Вниз, до самого неба. — Псков, часть 2


Под звон колоколов карабкаешься по лестницам: колокола всегда и лестницы везде, этакое вечное движение как будто внутри колокольни, как будто Псков и есть колокольня, развернутая по всем измерениям пространства, времени и культур, — и при движении вниз надо не промахнуться, иначе ступеньки уведут в подземелье, а там кто знает что скрывается!

El sueño de la razón produce monstruos, предупреждает граффити: сон разума рождает чудовищ. А за углом караулит Ктулху

и воспоминание о бабушкиных страшилках, о том, как «один мальчик» - тот самый, который зимой ходил без шапки – однажды неосторожно вышел на старый балкон.

Сомнительные люди соблазняют делать сомнительные вещи,

пытаются затащить в свои хтонические контексты,

шатают один из основных устоев мироустройства — орфографию:

а город не сдается всё равно, потому что совершенная любовь изгоняет страх!

И мы выкарабкиваемся обратно вверх, туда, где светло и ремонтируют библиотеки, веря при этом, что они – навсегда,

где хорошие торговые сети, и можно скушать не только несчастный твикс


где в монастырях шутят

и в соборах устраивают выставки детского рисунка с воронами и котами.

Но как удержаться на этой высоте, где светло и радостно, если лестница-карусель, лестница-колесо, которую называют Псковом, опять поведет вниз?
А очень просто. Ибо там, под ногами, не бездна. Там – небо.

Я увидел это окошко в кремлевской стене у самой земли. В нем синело небо и плыли облака.

По ближайшем рассмотрении, они были отражены в реке Великой: это она виднелась сквозь оконце. Ну и… что это меняет? Мимо ктулху, мимо всех чудовищ, мимо остова балкона, сквозь хаос, вышиб дно и вышел вон: под ногами - небо. И человек подвешен там, между небом и небом, на веревочной лестнице своего существования.
На улице Советской, что между Калинина и Свердлова, направляясь от Георгия со Взвоза мимо Иоакима и Анны на Полонище, я набрел на странное пространство, такое же противоречивое, как сочетание топонимов в этом предложении. С одной стороны — реставрация, то есть забор, доски, бытовки; с другой — двор, обставленный по периметру очень старыми расселенными домами, а во дворе - два неподходящих друг к другу здания: действующая церковь Вознесения (пятнадцатый век) и… что?

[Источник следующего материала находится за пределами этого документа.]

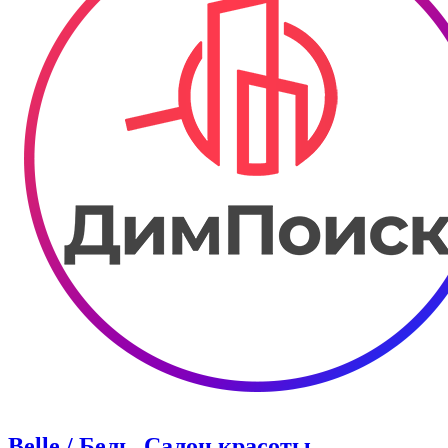
Belle / Бель. Салон красоты.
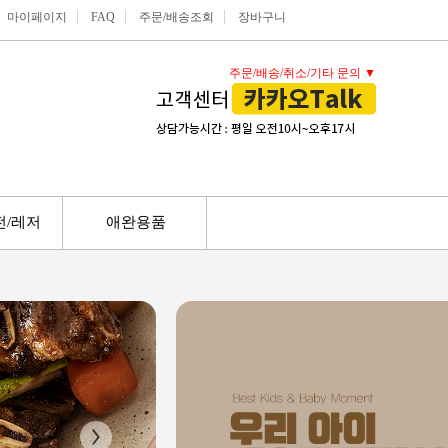
마이페이지
FAQ
주문/배송조회
장바구니
전/레저
애완용품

Бывший храм Рождества Богородицы… был частью монастыря… но монастыря того давно уж нет, и что только не размещали в его зданиях после 1917 года… А теперь в нем… я зашел и обалдел. Планетарий.

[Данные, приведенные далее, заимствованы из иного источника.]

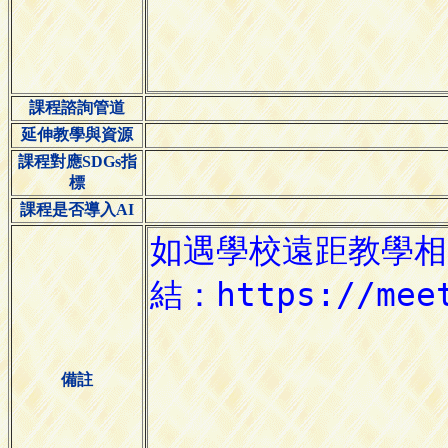
課程諮詢管道
延伸教學與資源
課程對應SDGs指
標
課程是否導入AI
備註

- И… можно посетить сеанс?
- А как же, можно! Вот в три часа будет.
- Я тогда подойду… к трем часам.
- Ага, подходите.
И женщина эта печально улыбнулась: понятно, что никуда не подойду,
это я из вежливости, какой турист в планетарий-то потащится. А я и
сам думал, что из вежливости. И только в Мирожском монастыре понял:
пойду, конечно! И пошел. Вот они удивились… Спасибо, еще подошло
два человека, а то из-за меня одного, может, и программу запускать
не стали бы. Хотя…
Оттуда, из развалин монастыря, из хаоса новейшей истории – к звездам, словно обратно к старому собору, на чьем месте построен этот новый, который, впрочем, теперь уже тоже старый и требует срочного спасения, будь он хоть собор, хоть планетарий! Небо же.
И вот, оно – резюмируя – последнее чудо, которое обещал в прошлом посте.
Я поднялся на земляной вал, чтобы посмотреть сверху на парк Куопио и – через него – на Гремячую гору с ее новгородским светом. И увидел:

Они… были у меня под ногами. Вот он – ключ ко Пскову. Увидеть звезды из глубины колодца, небо на дне ямы, перевернутые колокольни в реке; карабкаться вниз, чтобы подняться до купола церкви, такое оно – коловращение миров, тварного и горнего. Псков.